The benefits listed above do, however come with caveats. For one, the cost of internet connectivity and program hardware can fall on the user. Many areas where users may require this technology are lacking in access to affordable high-speed connectivity. Nigel Foreman, Professor of Psychology at Middlesex University, has noted that the barriers to using virtual environments include the unreliability of software companies, the need for technical support and the costs of technology upgrading – with newer and more advanced headsets rapidly propping up. It can open the possibility for new discrepancies in the delivery of mental health care. 

 To recapitulate, the realm of new technologies aimed at delivering mental health services does not all fall under the same bucket. There is potential for new clinical-approved technologies, notably in VR, to deliver psychological relief and contribute to individuals’ wellbeing. Yet, as with every technological innovation comes a darker side, with a swell of new digital tools popping up that have not been sufficiently vetted by mental health practitioners and professionals. Digital products marketed as therapies are often deployed without adequate preparation, consideration for patients’ access to technical resources, and monitoring vulnerable users. 

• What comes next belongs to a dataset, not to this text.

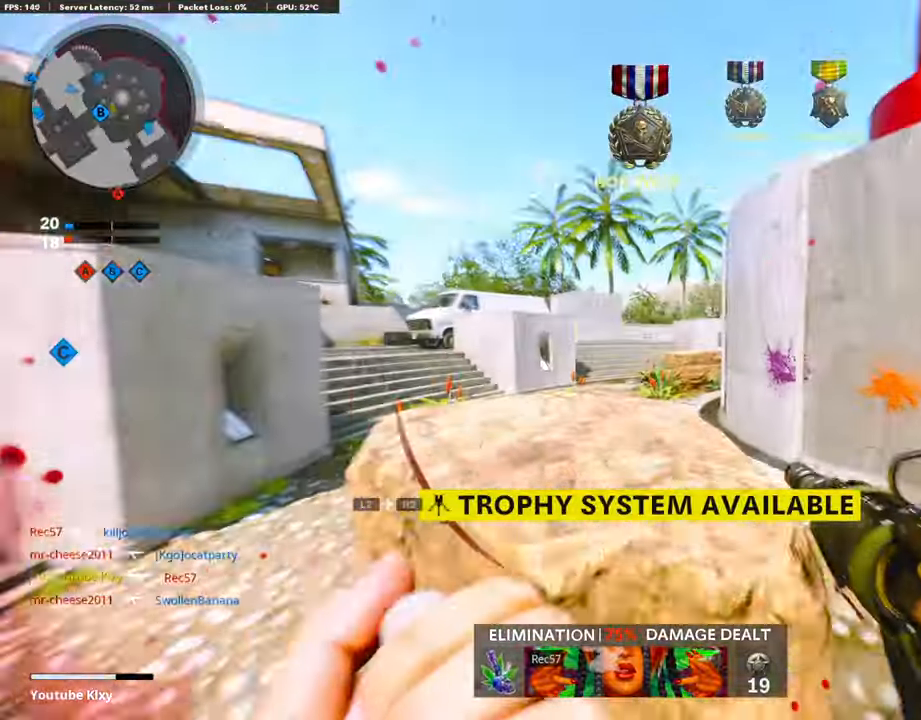
{"buttons": [], "left_stick": "up", "right_stick": "right", "events": [[33, "right_stick", "center"], [283, "L3", "up"], [283, "left_stick", "up"], [283, "right_stick", "right"], [333, "right_stick", "center"], [433, "right_stick", "right"]]}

We must consider the ethical consequences of the acceleration of the mental health economy and ensure that individuals who most require personalized, face-to-face psychological services are not simply redirected towards mass-manufactured digital tools that lack clinical oversight. Indeed, technology is no quick fix for the long-standing inequities in the provision and delivery of mental services- but it can help shed light on the issues that need to be redressed.